Но главная их трудность, по мнению французского адмирала, заключалась в ином: у них не было 36-фунтовых орудий. В результате, имея на пять вымпелов меньше в составе линейных кораблей, французы почти вдвое превосходили русских по силе залпа. Двадцать восемь 36-фунтовых орудий на нижней палубе у 74-пушечных линкоров и двадцать четыре таких же монстров у 50-пушечников класса «Бордо» — порой одного их залпа в упор хватало, чтобы выиграть дуэль с противником, имевшим больше пушек на борту. Но и это еще не все. 36-фунтовки били дальше на кабельтов в сравнении 24-фунтовками, и это преимущество отлично ложилось на тактику, принятую во французском флоте.
— Возможно, вам, господа, не известны слова покойной императрицы Екатерины о русском флоте? — спросил адмирал у своих капитанов, съехавшихся на его флагман перед началом сражения.
Все изобразили искренее удивление.
Д’Орвилье внимательно вгляделся в их лица, удостоверился в отсутствии насмешливости и победно произнес.
— Она сказала: «у нас в излишестве кораблей и людей, но у нас нет ни флота, ни моряков». Мне об этом рассказал великий Дени Дидро, с коим покойница состояла в переписке. Не думаю, что что-то сильно изменилось за прошедшее время. Нас ждет великое и славное дельце!

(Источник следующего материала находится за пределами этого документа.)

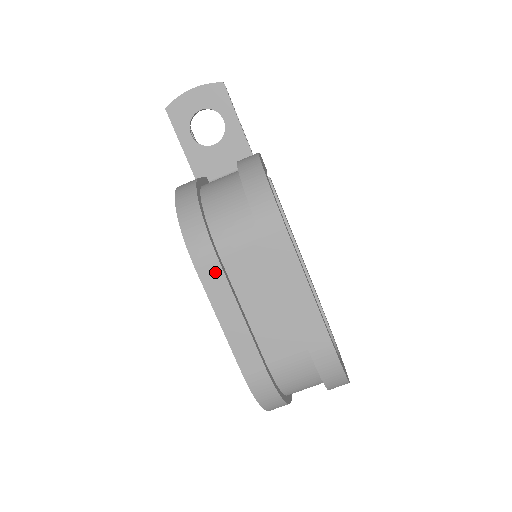
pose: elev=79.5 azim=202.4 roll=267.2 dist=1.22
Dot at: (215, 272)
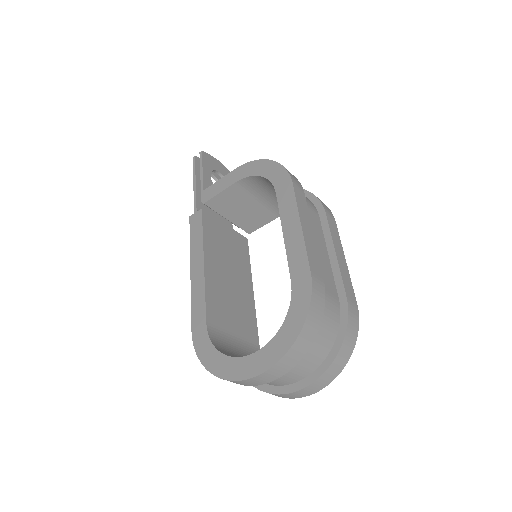
Dot at: (302, 198)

Если бы адмирал знал, что его слова почти дословно повторили фразу несчастного Карла XIII про «бесспорный успех», возможно французский флотоводец придумал бы иную формулу. Но он не знал, а потому ничто не могло омрачить его настроения. Ничто и никто!
Свое мнение он переменил через несколько часов.

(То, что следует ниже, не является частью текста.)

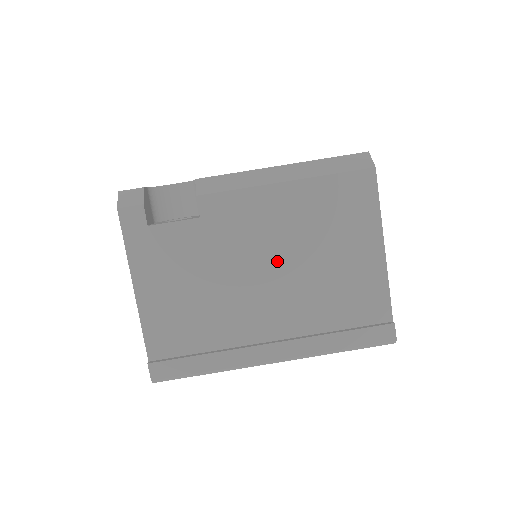
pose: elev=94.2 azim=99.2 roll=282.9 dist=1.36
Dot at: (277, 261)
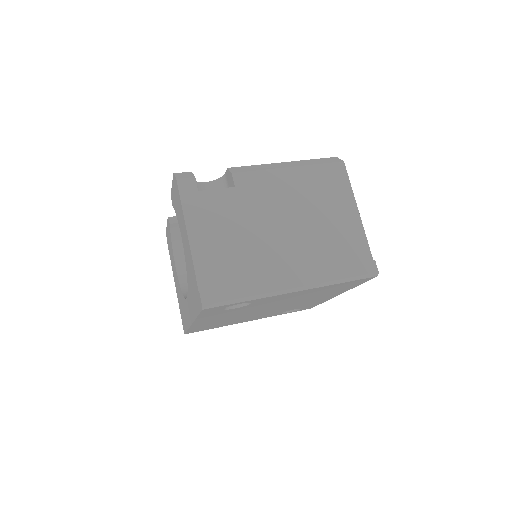
Dot at: (289, 217)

Из-за слабости ветра противники сближались медленно. В отличие от французов, у русских построение в линию выходило бестолко, арьергард отставал, не все корабли выдерживали правильную дистанцию — д’Орвилье лишний раз убедился, что его марсофлоты получают свое повышенное жалование не за красивые глаза (3). На французском флоте бытовала шутка, что благодаря четкой и слаженной работе на парусах корабли при построении в линию кладут бушприт на корму впередиидущего.
Все бы ничего, но эволюции Грейга ставили д’Орвилье в тупик. Складывалось впечатление, что он хотел следовать не контркурсом, а параллельным — неудобным, не на ветре, а под ветром. Именно таким, который всегда выбирали французы. Этот хитрый прием La Royale давно был известен, но противоядия против него не придумали. Идущий под ветром корабль имел крен на борт, смотревшие на противника порты квартердека не захлестывала вода, и стоящие там тяжелые 36-фунтовки, имея угол возвышения, могли вести как дальний, так и ближний огонь. В первом случае доставалось по дуге корпусу вражеского судна, во втором целились преимущественно в такелаж. Естественно, для французов все складывалось удачно, только когда противник шел навстречу и можно было подставить задранный борт. Маневры русской эскадры, суетливые, дерганные, были направлены на то, чтобы самим оказаться с удобной стороны и выключить из боя батареи самых разрушительных французских орудий.
Д’Орвилье не то чтобы заметался, но занервничал. Его корабли разорвали линию, и началась сложная игра в кошки-мышки, которую быстро свел на нет окончательно стихший ветер. Противники расположились под углом друг к другу на слишком дальнем расстоянии, чтобы обменяться выстрелами. Французский адмирал собрался приказать сбросить на воду шлюпки, чтобы выстроить эскадру в правильном порядке на случай, если посвежеет, но русские его опередили. Это они первыми зацепили баркасами пятерку своих линейных кораблей и зачем-то потащили их в сторону французов. 70-пушечники флагманский «Святой Великомученик Исидор» и «София Магдалина», 64-пушечники «Жён Мироносец», «Александр Невский» и «Дмитрий Донской» благодаря надрывавшимся на веслах морякам, сблизились с французами почти на милю, и их стали разворачивать бортом.